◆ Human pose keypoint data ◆
BEGIN
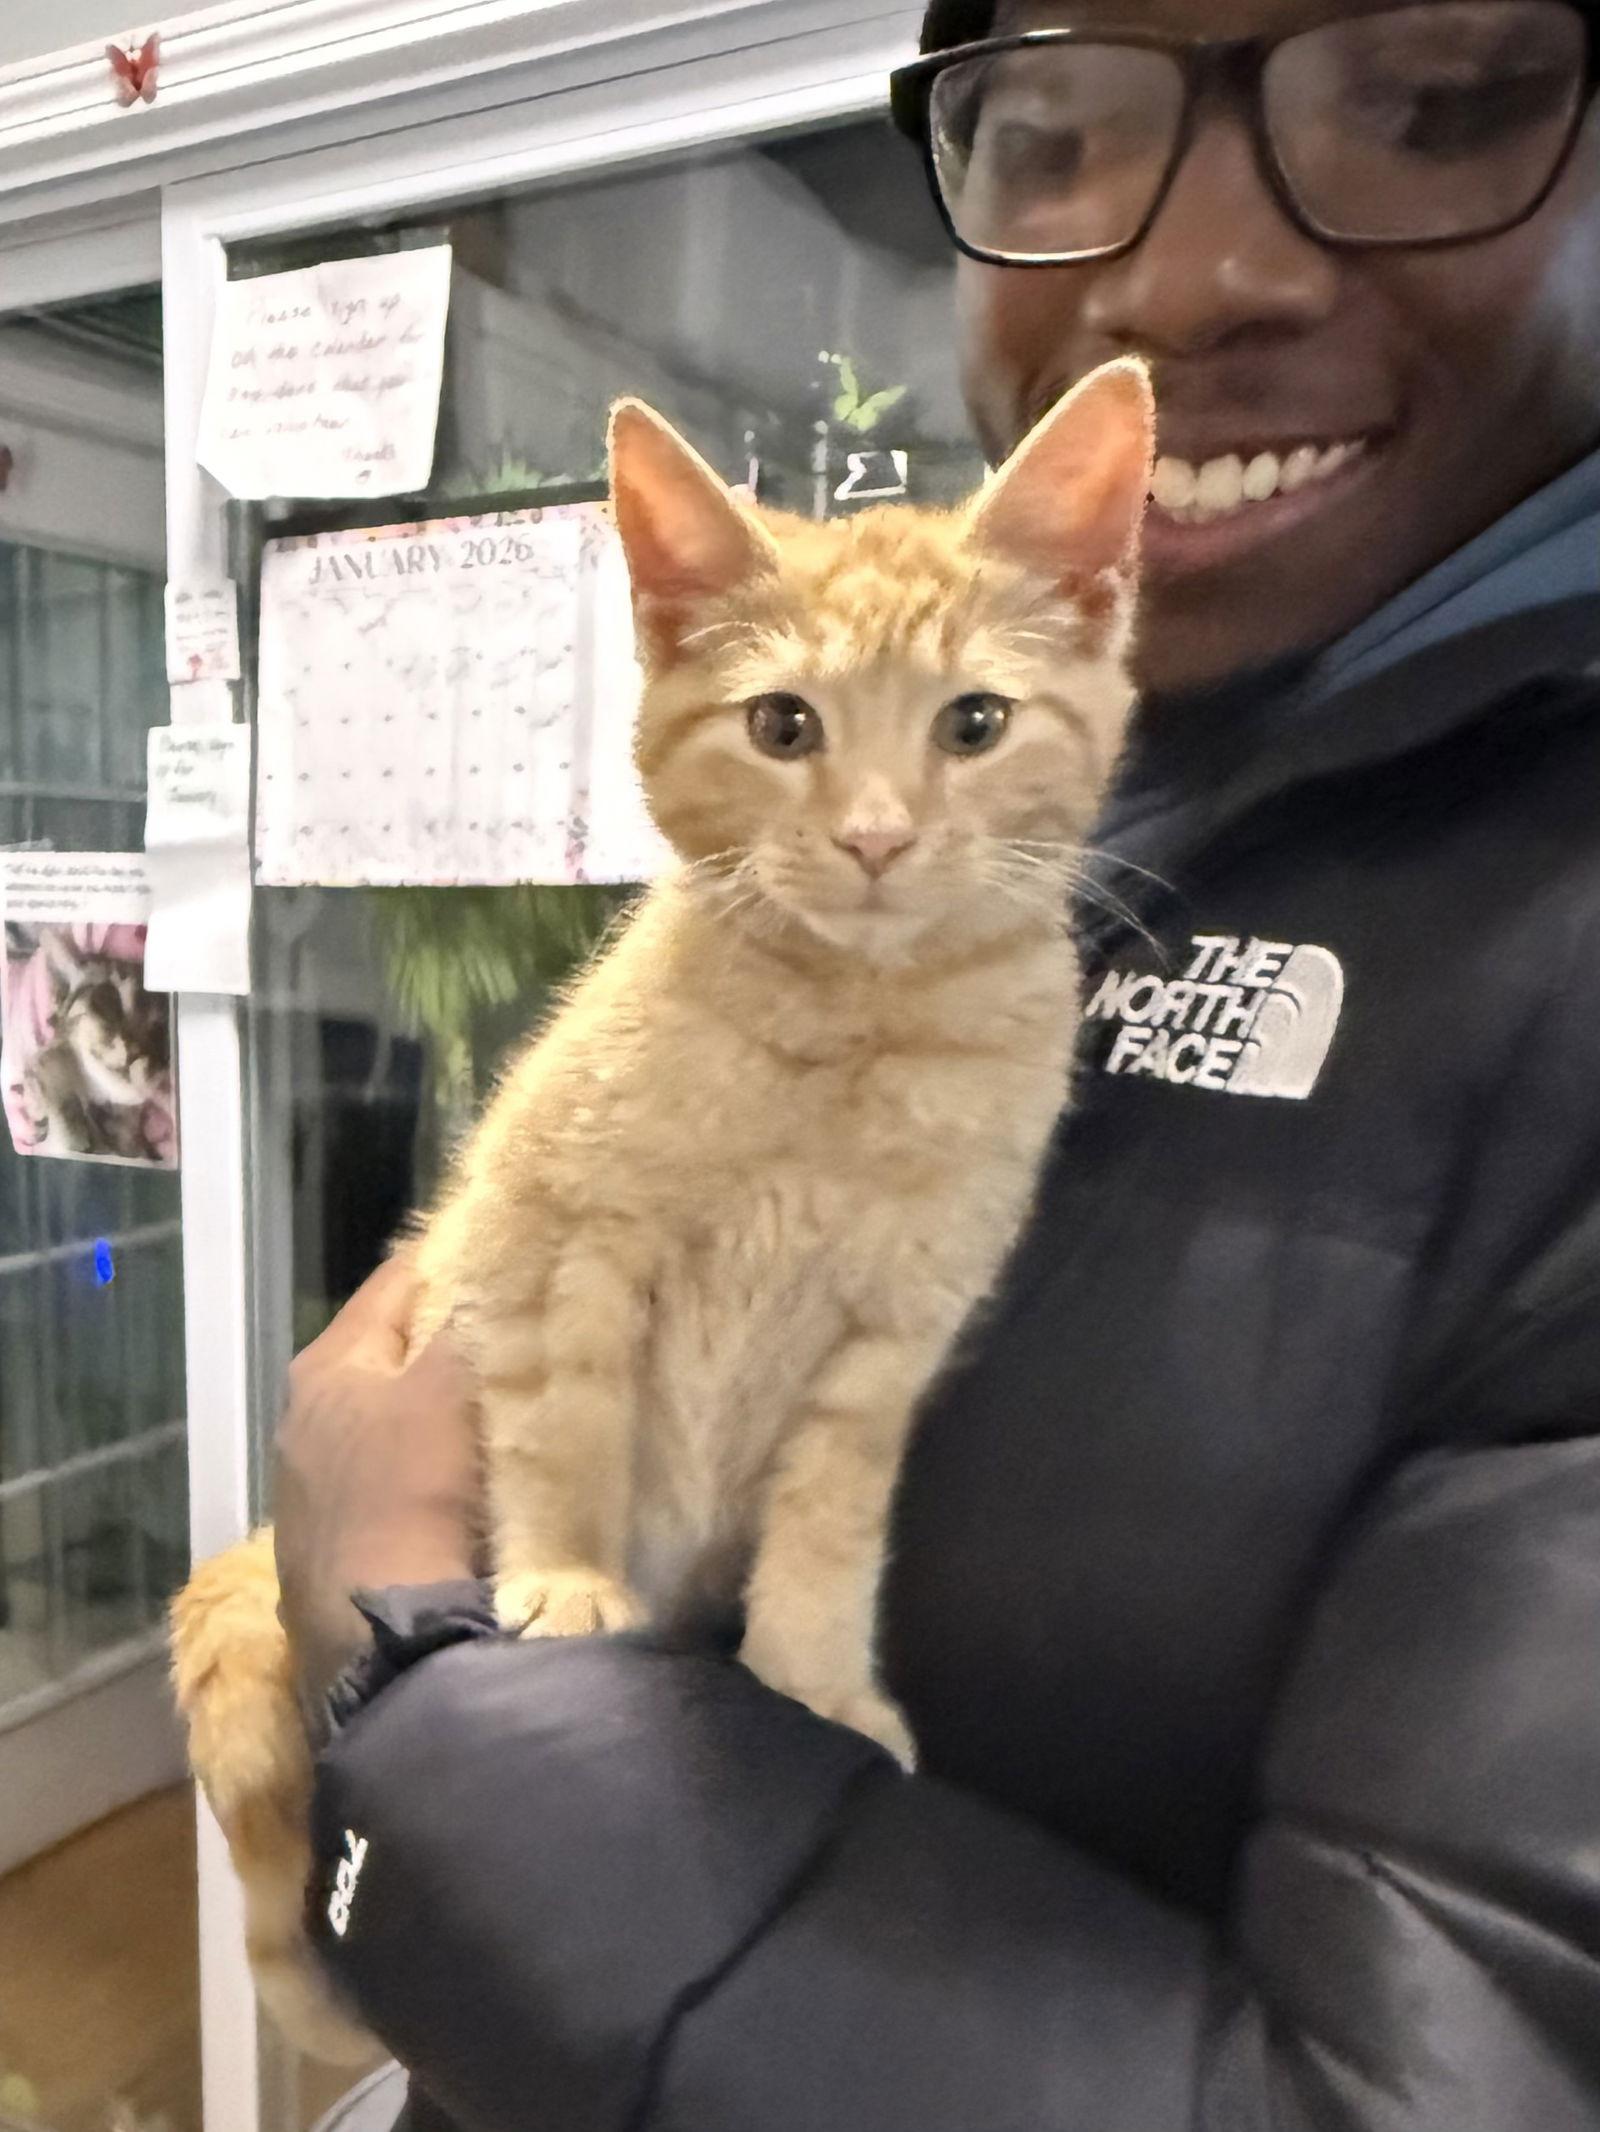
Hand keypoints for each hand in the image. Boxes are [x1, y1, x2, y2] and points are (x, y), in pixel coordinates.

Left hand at [274, 1256, 481, 1711]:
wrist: (387, 1640)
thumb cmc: (414, 1492)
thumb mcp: (452, 1386)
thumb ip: (474, 1319)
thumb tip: (501, 1263)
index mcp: (325, 1367)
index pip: (398, 1280)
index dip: (459, 1255)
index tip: (518, 1246)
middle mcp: (305, 1421)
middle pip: (398, 1353)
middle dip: (458, 1339)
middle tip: (529, 1325)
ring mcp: (314, 1492)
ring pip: (398, 1422)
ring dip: (450, 1413)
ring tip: (517, 1402)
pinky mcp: (336, 1552)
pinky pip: (400, 1483)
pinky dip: (437, 1474)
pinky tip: (479, 1486)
END
◆ REQUIRED ACTION ◆
Please write out all of the data verbatim, with no pictures in the copy.

◆ COMPLETED EXERCISE ◆
Hand keypoints for each hand in the image. Boxes are [x1, y1, x2, y2] and points are (x, y), in pixel coordinates.

Left hand at [274, 1256, 481, 1711]:
wrist: (387, 1640)
thumb cmc: (414, 1492)
thumb mcp: (452, 1386)
thumb ip: (474, 1319)
thumb tip: (501, 1263)
index mcp: (325, 1367)
index pip: (398, 1280)
index dip: (459, 1255)
index tip: (518, 1246)
middle mcp: (305, 1421)
middle pip: (398, 1353)
middle dip: (458, 1339)
middle tip: (529, 1325)
ring mcp: (314, 1492)
ring pip: (398, 1422)
ring dip: (450, 1413)
ring tip: (517, 1402)
pinky mcp: (336, 1552)
pinky pip: (400, 1483)
pinky dip: (437, 1474)
pinky tip: (479, 1486)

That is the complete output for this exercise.